The International Monetary Fund (IMF) recently concluded its 2023 Article IV consultations with Saudi Arabia, highlighting significant progress in the Kingdom’s economic transformation under Vision 2030. The IMF noted that fiscal adjustments have allowed for the reprioritization of investments, enhancing modernization and diversification efforts.
Despite geopolitical stability, Saudi Arabia’s economy faced a 0.8% growth contraction in 2023 due to oil production cuts. However, non-oil GDP surged by 3.8%, driven by private consumption and investments. Unemployment reached a record low, with female participation surpassing Vision 2030’s 30% target.
Inflation peaked at 3.4% year-on-year (YoY) in January 2023 but slowed to 1.6% YoY by May, supported by a stronger exchange rate. Rental prices increased by about 10% due to an influx of expatriate workers and redevelopment projects in major cities. Wholesale prices also rose due to higher input costs and wages.
Saudi Arabia’s current account surplus dropped to 3.2% of GDP in 2023, impacted by lower oil exports and higher investment-related imports. However, a record surplus in the services balance, boosted by a 38% increase in net tourism income, partially offset this decline.
The IMF reported that Saudi Arabia’s reserves remain robust, covering 15.8 months of imports and 208% of the IMF’s reserve adequacy metric. Stress tests indicated resilience in the banking and non-financial sectors even under severe scenarios.

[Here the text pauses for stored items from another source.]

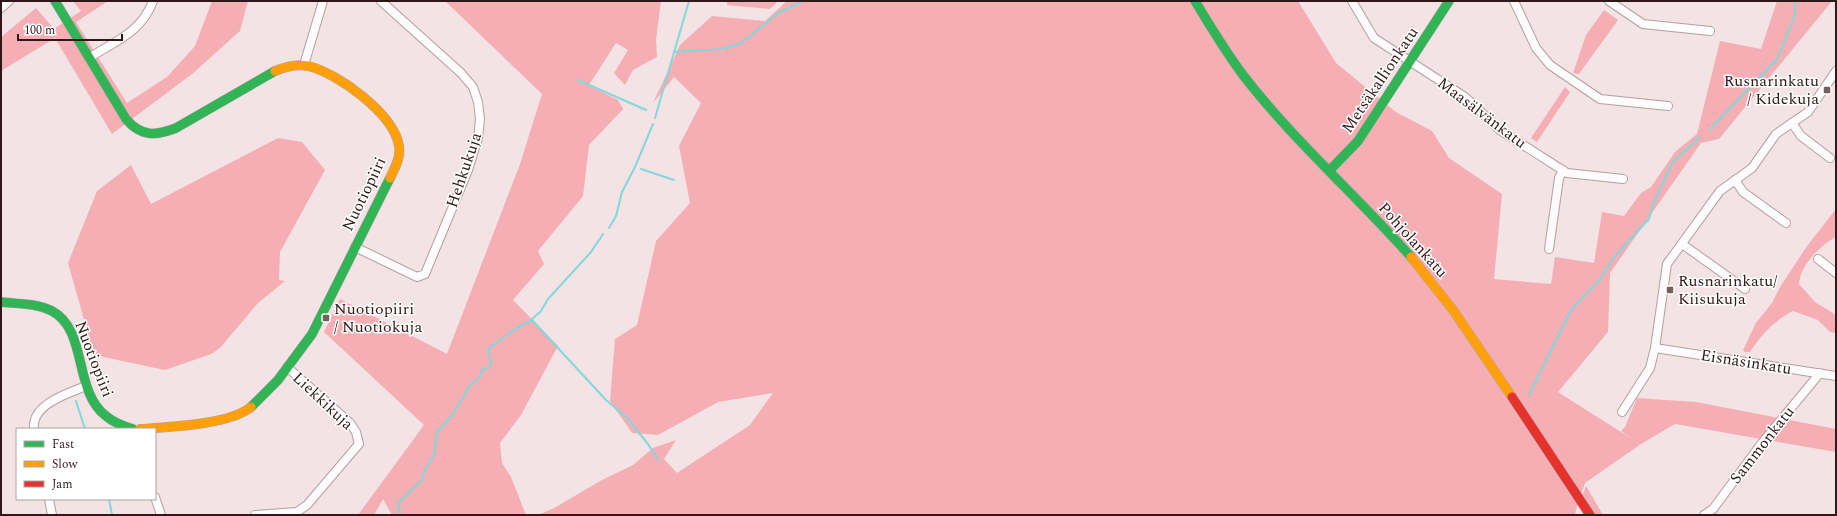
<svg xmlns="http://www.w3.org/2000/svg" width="1837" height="516" font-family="Spectral,serif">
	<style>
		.forest { fill: #f5aeb4 }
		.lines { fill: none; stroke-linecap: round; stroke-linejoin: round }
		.stream { stroke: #83d8da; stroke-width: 2 }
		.street-casing { stroke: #b3a0a1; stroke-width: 10 }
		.fast-casing { stroke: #b3a0a1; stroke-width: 10 }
		.slow-casing { stroke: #b3a0a1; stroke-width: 10 }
		.jam-casing { stroke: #b3a0a1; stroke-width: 10 }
		.street { stroke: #fdfbfb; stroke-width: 8 }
		.fast { stroke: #30b455; stroke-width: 9 }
		.slow { stroke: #ff9f0a; stroke-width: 9 }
		.jam { stroke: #e5322d; stroke-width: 9 }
		.poi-dot { fill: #745f61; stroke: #fff; stroke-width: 1.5 }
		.labels { text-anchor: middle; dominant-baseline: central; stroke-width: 3; stroke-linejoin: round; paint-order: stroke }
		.street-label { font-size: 16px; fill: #30181a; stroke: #fff }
		.poi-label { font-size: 16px; fill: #30181a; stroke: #fff; text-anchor: start }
	</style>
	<rect width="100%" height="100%" fill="#f3e3e4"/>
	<!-- forest -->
	<g class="forest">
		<path d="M73,1H108L76,22L127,103L167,77L195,46L212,1H248L240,31L192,74L112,134L55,38L1,71V37L36,8L54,29L81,11Z"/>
		<path d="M445,1H661L656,40L657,57L633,70L625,85L614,73L628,50L616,43L589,85L618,100L623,109L589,145L583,196L538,251L544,264L513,300L558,346L521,415L500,443L502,463L511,477L526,515H392L383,499L374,515H358L424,425L324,332L340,299L447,354L520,164L542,94Z"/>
		<path d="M727,1H778L770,9L727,5Z"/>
		<path d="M787,1H1298L1336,63L1396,112L1432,131L1449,158L1502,194L1494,279L1551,284L1555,257L1594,263L1602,212L1624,216L1641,193L1651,187L1675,152L1697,134L1720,41L1761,49L1777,1H1832L1719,139L1701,143L1610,273L1608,332L1558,392L1632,439L1621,431L1625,427L1637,398L1696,402L1836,429V452L1675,424L1641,444L1585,483L1575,513L1577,515H538L554,508L602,480L633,465L653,448L676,440L664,459L677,473L750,425L773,393L718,402L658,435L632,433L610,401L615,339L637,325L656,241L690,203L679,146L701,103L674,77L653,103L680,45L712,16L765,21Z"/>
		<path d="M1604,10L1618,20L1579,74L1573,73L1586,35Z"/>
		<path d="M1565,87L1570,92L1537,142L1531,138Z"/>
		<path d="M278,138L302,142L325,170L280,252L279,280L285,281L258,303L220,348L211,354L165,370L94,355L68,263L97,191L131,165L151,204Z"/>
		<path d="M1836,209V237C1820,245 1800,266 1799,284L1815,302L1836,315V333L1830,332L1818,320L1793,311C1775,320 1761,335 1750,352H1745L1743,350L1756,323L1772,303L1780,287L1807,246Z"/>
		<path d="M1586,486L1603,515H1595L1582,496Z"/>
	</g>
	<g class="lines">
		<!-- stream -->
		<g class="stream">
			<path d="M674,52L722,49L741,43L778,13L803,1"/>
			<path d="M1759,78L1778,58L1795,15V1"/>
			<path d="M578,80L646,110"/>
			<path d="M655,118L689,1"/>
			<path d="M1710,129L1753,84"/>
			<path d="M641,169L674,180"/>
			<path d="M609,228L616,216L622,192L635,167L653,124"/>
			<path d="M532,320L606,400L627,418L648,444L658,460"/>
			<path d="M1529,395L1571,310L1601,278L1613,258L1649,219L1654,202L1672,163L1700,137"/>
			<path d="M76,401L85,429"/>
			<path d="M109,499L112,515"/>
			<path d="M400,515L398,503L422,480L425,470L434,455L437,432L454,413L470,385L480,377L482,370L489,367L491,363L488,349L515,329L530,321L541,311L548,299L591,252L603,234"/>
		</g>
		<defs>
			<g id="street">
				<path d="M1352,1L1374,38L1465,97L1500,130L1567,173L1623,179"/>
				<path d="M1514,1L1536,48L1550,65L1600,99L1668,106"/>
				<path d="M1609,1L1643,24L1710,31"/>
				<path d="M1,8L9,1"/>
				<path d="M89,58C115,41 141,33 153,1"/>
				<path d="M304,65L323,1"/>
				<path d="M1792,123L1801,136L1830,158"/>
				<path d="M1735,180L1743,192L1786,223"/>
				<path d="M1682,244L1745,289"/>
				<path d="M355,247L417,277L425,274L468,170L478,138L480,119L478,102L473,87L461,73L381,1"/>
				<path d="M1549,249L1559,178L1563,170"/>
				<path d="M1818,259L1836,273"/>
				<path d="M1655,348L1836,376"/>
				<path d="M1622,412L1650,368L1655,348L1667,264L1720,191L1752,168L1776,134L1808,112L1836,71"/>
				<path d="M34,429C31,404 69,393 86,386"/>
				<path d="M155,497L161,515"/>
				<path d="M49,499L52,515"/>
				<path d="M255,515L297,512L307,505L359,444L356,432L350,423L287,367"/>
				<path d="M1704,515L1713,509L1762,443L1820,373"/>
			</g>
			<g id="fast">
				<path d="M55,1L126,119C141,137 156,136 176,128L275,71"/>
				<path d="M1195,1C1210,26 1225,51 1243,75C1293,140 1356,195 1411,257"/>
				<path d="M1330,170L1358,141L1449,1"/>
				<path d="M1,302C18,304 36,303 52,311C88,330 73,391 106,416C114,423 123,426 133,429"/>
				<path d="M251,407L278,380L312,334L390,178"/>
			</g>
			<g id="slow">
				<path d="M275,71C285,67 297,64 308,66C338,73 394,114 399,146C401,157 395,168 390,178"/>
				<path d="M1411,257L1453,310L1512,397"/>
				<path d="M140,429C168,427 229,425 251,407"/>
			</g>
			<path id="jam" d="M1512,397L1590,515"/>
		</defs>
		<!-- street casing -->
		<use href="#street" class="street-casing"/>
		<!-- fast casing -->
		<use href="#fast" class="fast-casing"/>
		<!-- slow casing -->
		<use href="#slow" class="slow-casing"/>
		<!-- jam casing -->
		<use href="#jam" class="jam-casing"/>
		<!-- street -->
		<use href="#street" class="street"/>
		<!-- fast -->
		<use href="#fast" class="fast"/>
		<!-- slow -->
		<use href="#slow" class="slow"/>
		<!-- jam -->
		<use href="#jam" class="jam"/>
	</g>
	<!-- markers -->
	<g class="poi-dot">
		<rect x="1823" y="86" width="8" height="8" rx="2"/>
		<rect x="1666" y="286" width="8" height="8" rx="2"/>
		<rect x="322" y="314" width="8" height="8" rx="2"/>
	</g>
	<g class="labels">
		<!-- street labels -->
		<g class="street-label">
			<text transform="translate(1380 80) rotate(-56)">Metsäkallionkatu</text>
			<text transform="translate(1482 113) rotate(37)">Maasälvänkatu</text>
			<text transform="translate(464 170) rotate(-71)">Hehkukuja</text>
			<text transform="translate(364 194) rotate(-64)">Nuotiopiiri</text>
			<text transform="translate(1413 240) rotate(48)">Pohjolankatu</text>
			<text transform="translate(94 359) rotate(69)">Nuotiopiiri</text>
			<text transform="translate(1746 362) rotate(9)">Eisnäsinkatu</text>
			<text transform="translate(323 401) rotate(43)">Liekkikuja</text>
			<text transform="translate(1762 445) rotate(-52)">Sammonkatu</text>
		</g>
		<!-- poi labels -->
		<g class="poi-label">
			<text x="1819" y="81" text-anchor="end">Rusnarinkatu<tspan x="1819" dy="18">/ Kidekuja</tspan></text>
			<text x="1678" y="281">Rusnarinkatu/<tspan x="1678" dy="18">Kiisukuja</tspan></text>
			<text x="334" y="309">Nuotiopiiri<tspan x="334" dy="18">/ Nuotiokuja</tspan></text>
		</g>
	</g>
	<!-- border -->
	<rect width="1837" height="516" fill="none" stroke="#30181a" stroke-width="4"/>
	<!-- legend -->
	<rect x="16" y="428" width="140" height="72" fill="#ffffff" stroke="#aca3a3"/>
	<rect x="24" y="441" width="20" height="6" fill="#30b455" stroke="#aca3a3"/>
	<text x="52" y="448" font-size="12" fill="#30181a">Fast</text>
	<rect x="24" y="461" width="20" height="6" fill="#ff9f0a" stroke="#aca3a3"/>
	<text x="52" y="468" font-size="12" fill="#30181a">Slow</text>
	<rect x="24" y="481" width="20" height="6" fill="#e5322d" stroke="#aca3a3"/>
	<text x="52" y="488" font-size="12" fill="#30181a">Jam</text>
	<!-- scale -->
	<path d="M18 34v6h104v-6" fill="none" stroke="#30181a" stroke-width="2"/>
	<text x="24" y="34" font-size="12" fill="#30181a" stroke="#ffffff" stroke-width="3" paint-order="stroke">100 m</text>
</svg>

Non-oil growth is projected to reach 4.4% in the medium term, supported by strong domestic demand and accelerated project execution. Overall growth is expected to bounce back to 4.7% in 2025, averaging 3.7% annually thereafter. Inflation is anticipated to stay contained, bolstered by the US dollar peg and consistent policies.
The IMF foresees the current account shifting to a deficit due to declining oil prices and high investment-related imports. Risks include global uncertainty, potential overheating from continued investment momentum, and a faster shift away from fossil fuels.
The IMF’s Executive Directors praised Saudi Arabia’s economic reforms, emphasizing the importance of fiscal prudence, financial stability, and ongoing structural reforms for inclusive growth. They supported the exchange rate peg to the US dollar and recommended maintaining alignment with the Federal Reserve’s policy rate.
Directors endorsed recalibrating investment spending to avoid overheating and suggested clarifying Vision 2030’s impact to boost investor confidence. They also recommended enhancing fiscal institutions, mobilizing non-oil revenue, phasing out fuel subsidies with targeted social programs, and containing the wage bill.
The Financial System Stability Assessment confirmed the banking system’s strength and resilience. Directors called for further strengthening of the supervisory framework, including adopting new banking laws and improving anti-money laundering and counter-terrorist financing measures.
Efforts to improve the business environment, digitalization, and governance were commended, along with initiatives to increase investment efficiency and labor market reforms. Directors stressed the need for industrial policies to complement structural reforms and avoid discriminatory practices, while acknowledging Saudi Arabia’s commitment to net-zero emissions by 2060.
Finally, the directors lauded Saudi Arabia’s leadership in multilateral forums and its contributions to global challenges.